The appellate court concluded that the trial court did not err in setting a value for the business that was greater than its net asset value. The appellate court’s review of the trial court’s opinion reveals that the court considered all of the evidence presented and determined value specifically based upon such factors as (1) the business’s income stream in recent years; (2) APRS’s status as a corporation; (3) differing asset values, including the value of inventory; (4) APRS’s employment of other revenue-generating employees; and (5) the increase in cash on hand in APRS by the time of trial. The appellate court noted the trial court clearly considered “all relevant evidence regarding value” and placed a value on APRS that was “within the range of the evidence submitted.” The appellate court noted that APRS is a corporation employing several employees other than Husband. At least two of those employees generate income separate and apart from Husband’s services, including but not limited to the sale of various products. APRS is separately branded and generates income over and beyond Husband’s services.

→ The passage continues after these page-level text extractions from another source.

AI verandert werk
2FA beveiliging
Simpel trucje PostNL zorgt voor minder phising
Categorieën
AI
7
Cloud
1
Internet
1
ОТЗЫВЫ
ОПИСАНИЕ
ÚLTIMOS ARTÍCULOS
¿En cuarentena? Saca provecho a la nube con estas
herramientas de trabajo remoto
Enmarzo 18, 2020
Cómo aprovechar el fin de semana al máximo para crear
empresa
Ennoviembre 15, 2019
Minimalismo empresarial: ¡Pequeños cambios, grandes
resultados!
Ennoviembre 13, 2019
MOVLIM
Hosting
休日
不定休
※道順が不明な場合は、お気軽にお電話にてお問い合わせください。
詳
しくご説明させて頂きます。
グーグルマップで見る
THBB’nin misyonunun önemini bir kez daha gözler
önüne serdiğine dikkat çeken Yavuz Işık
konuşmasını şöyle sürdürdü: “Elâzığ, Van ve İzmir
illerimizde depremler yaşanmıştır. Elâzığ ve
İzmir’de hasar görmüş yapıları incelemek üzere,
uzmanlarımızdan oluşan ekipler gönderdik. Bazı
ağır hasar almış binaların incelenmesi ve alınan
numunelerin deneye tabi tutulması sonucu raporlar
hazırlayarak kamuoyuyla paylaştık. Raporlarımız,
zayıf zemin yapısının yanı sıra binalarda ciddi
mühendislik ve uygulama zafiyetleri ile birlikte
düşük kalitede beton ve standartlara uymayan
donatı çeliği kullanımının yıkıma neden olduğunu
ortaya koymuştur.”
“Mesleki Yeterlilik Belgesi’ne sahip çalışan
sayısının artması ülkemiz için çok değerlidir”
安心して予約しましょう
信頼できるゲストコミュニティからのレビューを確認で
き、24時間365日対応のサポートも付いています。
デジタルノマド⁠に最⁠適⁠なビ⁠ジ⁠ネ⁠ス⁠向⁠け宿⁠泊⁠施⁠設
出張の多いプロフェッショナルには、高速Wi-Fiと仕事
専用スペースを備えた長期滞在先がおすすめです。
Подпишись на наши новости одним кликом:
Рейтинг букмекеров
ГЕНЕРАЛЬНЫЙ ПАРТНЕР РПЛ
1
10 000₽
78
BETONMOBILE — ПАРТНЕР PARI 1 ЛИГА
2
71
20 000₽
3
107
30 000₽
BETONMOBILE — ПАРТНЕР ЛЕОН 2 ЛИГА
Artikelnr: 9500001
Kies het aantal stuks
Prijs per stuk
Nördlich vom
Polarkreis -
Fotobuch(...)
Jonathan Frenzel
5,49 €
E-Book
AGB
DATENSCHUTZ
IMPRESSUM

We at FVS, PLC agree with the premise that medical, dental and other professional practices can and do have elements of personal and enterprise goodwill depending on its unique characteristics. In our opinion, a practice owned by a single, licensed professional (i.e., physician, dentist, CPA, optometrist, financial planner, etc.) should not automatically default the valuation technique to one that renders no goodwill at all or personal goodwill only. This is especially the case when the practice employs other income-generating employees and/or features a patient or client base that can be sold or transferred to another practitioner.